The Rio Grande Valley is home to the least affordable Metropolitan Statistical Areas (MSA) in the state of Texas because people here cannot afford to live here, according to the affordable housing group, Come Dream Come Build (CDCB).
“For an individual to rent that apartment and not spend more than 30 percent of their income on that housing they need to earn $14.62 an hour—the median renter in our region currently earns $9.14 an hour,” said Zoraima Diaz, CDCB director of policy.
The state of Texas has 26 MSA’s, two of which are in the Rio Grande Valley: the Harlingen-Brownsville and the McAllen-Edinburg-Mission MSA’s.

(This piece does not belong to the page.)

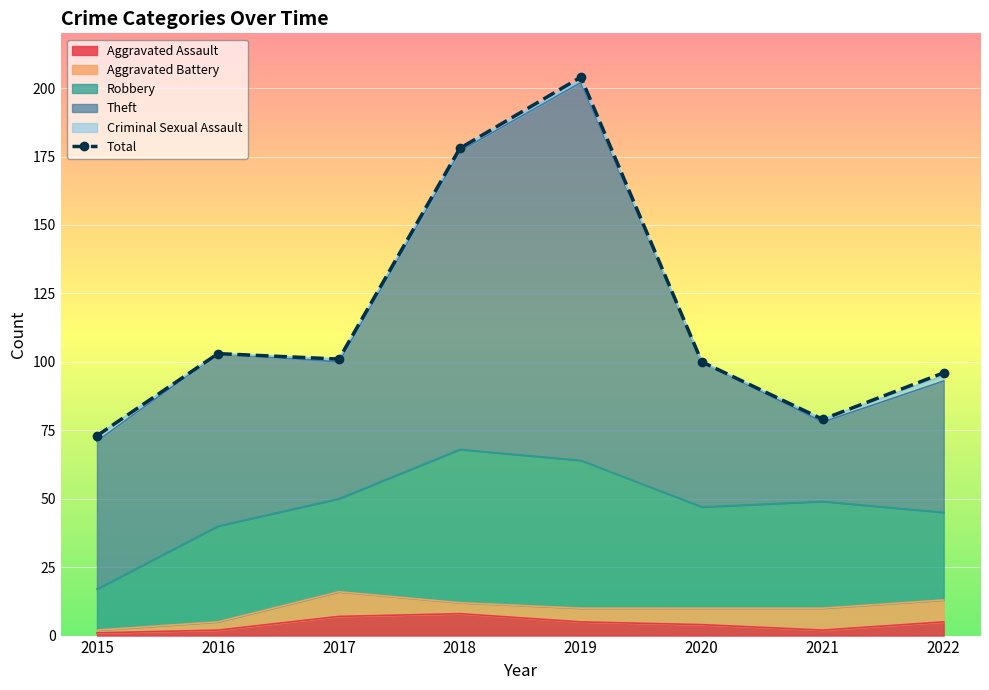

What is the difference between the highest and lowest values at 2019?

203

“We know that the Brownsville-Harlingen and the McAllen-Edinburg MSA’s are the two least affordable metropolitan statistical areas out of all the 26 MSA’s in the state of Texas,” said Diaz
There is a misconception that it is more affordable to live in the Valley, according to Diaz, because in comparison to other MSA’s the average cost of living is lower, but so is the pay.
“Their ability to even afford an apartment or to purchase a home in our region is really what impacts that affordability matrix,” said Diaz.
Since the beginning of the eviction moratorium in March 2020, Cameron County has seen over 700 filings for evections and Hidalgo has seen over 1,000 filings.
However, there will not be many alternative options for people to turn to once the moratorium is over, according to Diaz.
She said the amount of houses under $100k in the region has dropped to only 12% in the last ten years.
“But really what’s happening is a lot of families are essentially priced out of the market because even though they qualify for a mortgage it’s not sufficient to purchase a home,” said Diaz.
The other obstacle that comes with the moratorium ending is renters who have accumulated months of back-rent or accumulated rent that has not been paid. Diaz explained that some tenants have not been able to pay rent since March 2020.
“Although individuals are now perhaps returning back to work at full time or more than full-time status they have accumulated back rent or ‘rent arrears’ they have not been able to pay rent since March 2020,” said Diaz.